- _Instructions for the task_
Pull out all lines from the listing below in which the word "carcinoid" appears.

━━━━━ Exercise materials

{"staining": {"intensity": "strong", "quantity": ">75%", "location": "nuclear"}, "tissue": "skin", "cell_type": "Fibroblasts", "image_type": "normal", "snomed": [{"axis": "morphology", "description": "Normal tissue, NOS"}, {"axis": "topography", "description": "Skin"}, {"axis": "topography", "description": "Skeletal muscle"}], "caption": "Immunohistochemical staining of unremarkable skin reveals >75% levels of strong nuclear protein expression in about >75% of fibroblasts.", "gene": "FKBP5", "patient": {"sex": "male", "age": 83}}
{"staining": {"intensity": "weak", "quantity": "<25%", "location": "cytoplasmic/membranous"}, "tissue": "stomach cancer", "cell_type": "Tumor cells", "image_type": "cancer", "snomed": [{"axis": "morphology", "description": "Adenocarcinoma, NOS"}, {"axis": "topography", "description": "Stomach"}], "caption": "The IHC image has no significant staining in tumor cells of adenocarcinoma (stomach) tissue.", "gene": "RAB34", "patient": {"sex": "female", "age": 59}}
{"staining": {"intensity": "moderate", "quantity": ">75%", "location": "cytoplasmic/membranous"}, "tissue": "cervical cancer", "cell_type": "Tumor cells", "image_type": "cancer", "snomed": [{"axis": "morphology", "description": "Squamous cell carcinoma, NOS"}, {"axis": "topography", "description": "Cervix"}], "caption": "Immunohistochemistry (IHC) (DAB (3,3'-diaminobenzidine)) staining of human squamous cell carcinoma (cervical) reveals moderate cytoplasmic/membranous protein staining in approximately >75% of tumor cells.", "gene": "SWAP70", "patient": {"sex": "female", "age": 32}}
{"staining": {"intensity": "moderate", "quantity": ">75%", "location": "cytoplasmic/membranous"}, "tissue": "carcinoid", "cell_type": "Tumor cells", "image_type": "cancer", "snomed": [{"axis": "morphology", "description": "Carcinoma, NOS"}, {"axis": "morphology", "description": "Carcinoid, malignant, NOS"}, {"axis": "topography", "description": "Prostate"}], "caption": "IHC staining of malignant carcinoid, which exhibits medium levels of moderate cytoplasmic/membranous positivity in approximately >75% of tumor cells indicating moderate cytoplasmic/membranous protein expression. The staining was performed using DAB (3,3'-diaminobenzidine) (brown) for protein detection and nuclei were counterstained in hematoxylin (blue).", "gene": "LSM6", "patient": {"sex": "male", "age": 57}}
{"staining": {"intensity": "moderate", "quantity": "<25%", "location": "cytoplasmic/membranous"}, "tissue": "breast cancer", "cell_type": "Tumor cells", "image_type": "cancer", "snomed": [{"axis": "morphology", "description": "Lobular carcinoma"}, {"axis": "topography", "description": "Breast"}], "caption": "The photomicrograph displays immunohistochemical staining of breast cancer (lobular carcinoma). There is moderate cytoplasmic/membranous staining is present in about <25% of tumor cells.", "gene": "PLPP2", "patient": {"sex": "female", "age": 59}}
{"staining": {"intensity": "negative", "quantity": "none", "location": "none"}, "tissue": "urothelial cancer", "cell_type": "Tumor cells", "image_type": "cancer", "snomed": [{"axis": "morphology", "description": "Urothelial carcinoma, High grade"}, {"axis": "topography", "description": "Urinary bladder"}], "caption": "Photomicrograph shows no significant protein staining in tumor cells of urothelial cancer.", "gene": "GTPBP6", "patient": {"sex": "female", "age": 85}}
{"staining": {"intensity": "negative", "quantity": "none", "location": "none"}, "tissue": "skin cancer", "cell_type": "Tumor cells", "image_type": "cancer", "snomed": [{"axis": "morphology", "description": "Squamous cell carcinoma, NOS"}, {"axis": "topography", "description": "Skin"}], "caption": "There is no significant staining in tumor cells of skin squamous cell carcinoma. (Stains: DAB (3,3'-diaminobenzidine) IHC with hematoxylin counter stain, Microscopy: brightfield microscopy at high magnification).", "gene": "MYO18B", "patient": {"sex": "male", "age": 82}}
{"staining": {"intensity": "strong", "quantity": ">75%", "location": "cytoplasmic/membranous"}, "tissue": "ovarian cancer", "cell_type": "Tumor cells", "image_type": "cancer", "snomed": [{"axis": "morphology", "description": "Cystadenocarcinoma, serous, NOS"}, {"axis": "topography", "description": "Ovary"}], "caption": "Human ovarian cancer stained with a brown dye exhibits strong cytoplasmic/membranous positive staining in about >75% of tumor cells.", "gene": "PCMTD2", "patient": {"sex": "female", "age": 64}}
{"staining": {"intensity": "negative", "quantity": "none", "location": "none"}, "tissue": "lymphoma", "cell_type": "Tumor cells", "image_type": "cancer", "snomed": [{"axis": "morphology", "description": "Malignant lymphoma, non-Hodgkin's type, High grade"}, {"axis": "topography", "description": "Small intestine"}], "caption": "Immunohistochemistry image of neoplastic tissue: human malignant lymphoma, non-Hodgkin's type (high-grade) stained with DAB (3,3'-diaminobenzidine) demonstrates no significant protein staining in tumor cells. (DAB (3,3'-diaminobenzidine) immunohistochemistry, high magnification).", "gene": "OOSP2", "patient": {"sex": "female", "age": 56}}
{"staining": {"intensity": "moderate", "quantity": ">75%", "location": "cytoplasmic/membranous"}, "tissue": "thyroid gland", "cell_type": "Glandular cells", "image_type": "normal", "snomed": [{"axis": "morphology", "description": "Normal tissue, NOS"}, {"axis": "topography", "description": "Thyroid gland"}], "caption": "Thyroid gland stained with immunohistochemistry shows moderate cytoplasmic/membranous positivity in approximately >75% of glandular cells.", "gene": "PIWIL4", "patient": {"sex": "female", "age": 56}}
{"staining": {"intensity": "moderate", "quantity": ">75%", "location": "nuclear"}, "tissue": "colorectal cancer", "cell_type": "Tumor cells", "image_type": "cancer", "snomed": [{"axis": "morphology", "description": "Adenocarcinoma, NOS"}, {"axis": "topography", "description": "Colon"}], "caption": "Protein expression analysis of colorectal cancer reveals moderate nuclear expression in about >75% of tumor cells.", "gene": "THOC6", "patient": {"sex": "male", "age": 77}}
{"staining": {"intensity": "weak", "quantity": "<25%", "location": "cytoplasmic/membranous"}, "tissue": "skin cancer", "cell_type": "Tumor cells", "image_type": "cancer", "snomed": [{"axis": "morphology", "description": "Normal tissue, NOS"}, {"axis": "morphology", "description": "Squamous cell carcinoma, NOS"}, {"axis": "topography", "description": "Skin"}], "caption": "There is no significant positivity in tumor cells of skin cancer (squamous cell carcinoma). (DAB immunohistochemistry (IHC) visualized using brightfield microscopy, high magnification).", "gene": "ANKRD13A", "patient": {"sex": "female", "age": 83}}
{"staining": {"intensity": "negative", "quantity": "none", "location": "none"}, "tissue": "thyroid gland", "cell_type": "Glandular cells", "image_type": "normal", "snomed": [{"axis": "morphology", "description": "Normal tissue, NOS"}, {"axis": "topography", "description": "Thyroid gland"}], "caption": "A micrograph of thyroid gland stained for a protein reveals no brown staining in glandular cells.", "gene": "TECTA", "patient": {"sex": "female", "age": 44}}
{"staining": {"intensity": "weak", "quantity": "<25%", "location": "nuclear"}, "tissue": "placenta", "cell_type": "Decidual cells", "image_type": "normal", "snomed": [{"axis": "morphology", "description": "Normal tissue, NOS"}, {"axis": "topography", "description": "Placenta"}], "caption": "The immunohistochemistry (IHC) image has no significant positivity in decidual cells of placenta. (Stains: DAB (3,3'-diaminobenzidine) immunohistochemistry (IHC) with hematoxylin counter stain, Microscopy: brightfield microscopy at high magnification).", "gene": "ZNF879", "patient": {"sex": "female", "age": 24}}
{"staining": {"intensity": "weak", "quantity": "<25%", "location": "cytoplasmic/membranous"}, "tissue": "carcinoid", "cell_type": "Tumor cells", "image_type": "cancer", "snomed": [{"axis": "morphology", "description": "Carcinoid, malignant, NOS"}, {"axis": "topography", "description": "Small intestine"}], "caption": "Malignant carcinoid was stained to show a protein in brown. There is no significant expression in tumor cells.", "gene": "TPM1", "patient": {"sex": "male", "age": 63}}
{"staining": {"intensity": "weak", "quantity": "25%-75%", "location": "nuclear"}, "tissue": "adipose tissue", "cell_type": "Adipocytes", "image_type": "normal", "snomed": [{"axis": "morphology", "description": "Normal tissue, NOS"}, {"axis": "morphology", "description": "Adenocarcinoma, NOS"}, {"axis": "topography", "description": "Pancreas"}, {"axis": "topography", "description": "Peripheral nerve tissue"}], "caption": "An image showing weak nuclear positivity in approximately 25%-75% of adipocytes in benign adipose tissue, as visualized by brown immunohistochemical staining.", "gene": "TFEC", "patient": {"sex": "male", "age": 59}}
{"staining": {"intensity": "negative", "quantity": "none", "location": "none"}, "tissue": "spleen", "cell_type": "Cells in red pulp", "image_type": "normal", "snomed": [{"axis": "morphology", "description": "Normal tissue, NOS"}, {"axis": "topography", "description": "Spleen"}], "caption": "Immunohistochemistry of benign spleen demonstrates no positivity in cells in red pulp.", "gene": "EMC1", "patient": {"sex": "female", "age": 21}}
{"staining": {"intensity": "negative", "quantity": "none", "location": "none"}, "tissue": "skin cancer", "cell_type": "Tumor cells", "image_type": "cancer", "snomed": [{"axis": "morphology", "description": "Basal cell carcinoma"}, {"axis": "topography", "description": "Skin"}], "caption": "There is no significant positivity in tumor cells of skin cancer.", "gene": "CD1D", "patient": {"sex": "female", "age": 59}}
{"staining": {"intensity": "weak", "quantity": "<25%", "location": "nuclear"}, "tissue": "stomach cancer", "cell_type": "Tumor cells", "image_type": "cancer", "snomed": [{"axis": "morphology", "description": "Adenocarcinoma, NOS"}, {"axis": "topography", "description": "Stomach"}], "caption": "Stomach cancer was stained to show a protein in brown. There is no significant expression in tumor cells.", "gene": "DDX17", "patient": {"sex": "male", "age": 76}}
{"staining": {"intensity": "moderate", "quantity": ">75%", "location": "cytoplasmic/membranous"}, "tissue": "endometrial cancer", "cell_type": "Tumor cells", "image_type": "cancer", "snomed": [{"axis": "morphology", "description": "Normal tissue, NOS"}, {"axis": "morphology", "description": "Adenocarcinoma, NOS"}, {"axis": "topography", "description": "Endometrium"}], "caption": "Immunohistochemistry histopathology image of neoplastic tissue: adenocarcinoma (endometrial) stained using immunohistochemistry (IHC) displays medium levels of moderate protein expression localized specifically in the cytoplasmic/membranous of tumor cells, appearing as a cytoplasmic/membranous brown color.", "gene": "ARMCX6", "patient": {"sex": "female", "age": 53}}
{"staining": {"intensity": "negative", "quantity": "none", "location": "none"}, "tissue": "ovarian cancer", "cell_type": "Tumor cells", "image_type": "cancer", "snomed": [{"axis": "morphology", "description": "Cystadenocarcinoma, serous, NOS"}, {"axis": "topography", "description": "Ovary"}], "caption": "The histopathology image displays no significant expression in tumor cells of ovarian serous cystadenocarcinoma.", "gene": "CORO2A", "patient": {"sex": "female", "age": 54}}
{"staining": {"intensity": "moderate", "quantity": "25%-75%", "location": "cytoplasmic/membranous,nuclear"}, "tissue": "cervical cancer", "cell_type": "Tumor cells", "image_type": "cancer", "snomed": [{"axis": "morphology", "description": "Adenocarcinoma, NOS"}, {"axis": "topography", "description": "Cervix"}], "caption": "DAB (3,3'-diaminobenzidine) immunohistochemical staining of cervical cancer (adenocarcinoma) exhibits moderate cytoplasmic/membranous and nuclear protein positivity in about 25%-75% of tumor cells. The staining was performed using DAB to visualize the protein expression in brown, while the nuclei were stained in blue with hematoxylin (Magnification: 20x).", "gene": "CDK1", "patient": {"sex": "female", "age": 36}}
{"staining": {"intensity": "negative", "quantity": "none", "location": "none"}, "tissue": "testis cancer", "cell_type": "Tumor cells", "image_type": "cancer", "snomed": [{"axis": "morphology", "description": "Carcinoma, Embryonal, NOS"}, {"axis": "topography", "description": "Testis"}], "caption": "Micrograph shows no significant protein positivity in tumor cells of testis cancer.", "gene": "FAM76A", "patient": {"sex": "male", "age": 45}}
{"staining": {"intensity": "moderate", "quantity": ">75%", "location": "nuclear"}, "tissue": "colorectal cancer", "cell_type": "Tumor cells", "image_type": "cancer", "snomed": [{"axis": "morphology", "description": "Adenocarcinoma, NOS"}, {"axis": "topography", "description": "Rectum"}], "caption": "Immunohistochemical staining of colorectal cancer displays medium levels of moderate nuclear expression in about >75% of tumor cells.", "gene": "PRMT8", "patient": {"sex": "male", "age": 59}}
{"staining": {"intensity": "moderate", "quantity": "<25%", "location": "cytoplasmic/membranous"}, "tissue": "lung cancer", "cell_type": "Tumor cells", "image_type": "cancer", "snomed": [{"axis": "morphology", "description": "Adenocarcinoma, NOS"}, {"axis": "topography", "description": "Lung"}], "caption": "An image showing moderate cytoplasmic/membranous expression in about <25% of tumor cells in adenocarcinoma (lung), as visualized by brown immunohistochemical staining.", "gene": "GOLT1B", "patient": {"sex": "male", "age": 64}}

━━━━━━━━━━

- _Reply_
{"staining": {"intensity": "moderate", "quantity": ">75%", "location": "cytoplasmic/membranous"}, "tissue": "carcinoid", "cell_type": "Tumor cells", "image_type": "cancer", "snomed": [{"axis": "morphology", "description": "Carcinoma, NOS"}, {"axis": "morphology", "description": "Carcinoid, malignant, NOS"}, {"axis": "topography", "description": "Prostate"}], "caption": "IHC staining of malignant carcinoid, which exhibits medium levels of moderate cytoplasmic/membranous positivity in approximately >75% of tumor cells indicating moderate cytoplasmic/membranous protein expression. The staining was performed using DAB (3,3'-diaminobenzidine) (brown) for protein detection and nuclei were counterstained in hematoxylin (blue).", "gene": "LSM6", "patient": {"sex": "male", "age": 57}}
{"staining": {"intensity": "weak", "quantity": "<25%", "location": "cytoplasmic/membranous"}, "tissue": "carcinoid", "cell_type": "Tumor cells", "image_type": "cancer", "snomed": [{"axis": "morphology", "description": "Carcinoid, malignant, NOS"}, {"axis": "topography", "description": "Small intestine"}], "caption": "Malignant carcinoid was stained to show a protein in brown. There is no significant expression in tumor cells.", "gene": "TPM1", "patient": {"sex": "male", "age": 63}}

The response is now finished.